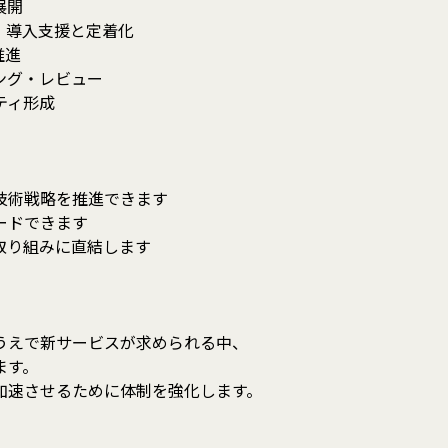
展開
・導入支援と定着化
推進
ング・レビュー
ティ形成
技術戦略を推進できます
ードできます
取り組みに直結します
うえで新サービスが求められる中、
ます。
加速させるために体制を強化します。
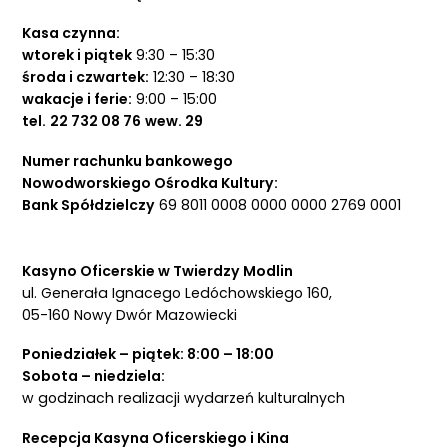
Kasa czynna:
wtorek i piątek
9:30 – 15:30
środa i czwartek:
12:30 – 18:30
wakacje i ferie:
9:00 – 15:00
tel.
22 732 08 76
wew. 29
Numer rachunku bankowego
Nowodworskiego Ośrodka Kultury:
Bank Spółdzielczy
69 8011 0008 0000 0000 2769 0001
Kasyno Oficerskie w Twierdzy Modlin
ul. Generała Ignacego Ledóchowskiego 160,
05-160 Nowy Dwór Mazowiecki
Poniedziałek – piątek: 8:00 – 18:00
Sobota – niedziela:
w godzinach realizacji wydarzeń kulturalnych
Recepcja Kasyna Oficerskiego i Kina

..............................

ASSIGNMENT: Gather every line from the entries above where the word "piątek" appears, and copy them.

OUTPUT FOR THIS TASK:
wtorek i piątek
Poniedziałek – piątek: 8:00 – 18:00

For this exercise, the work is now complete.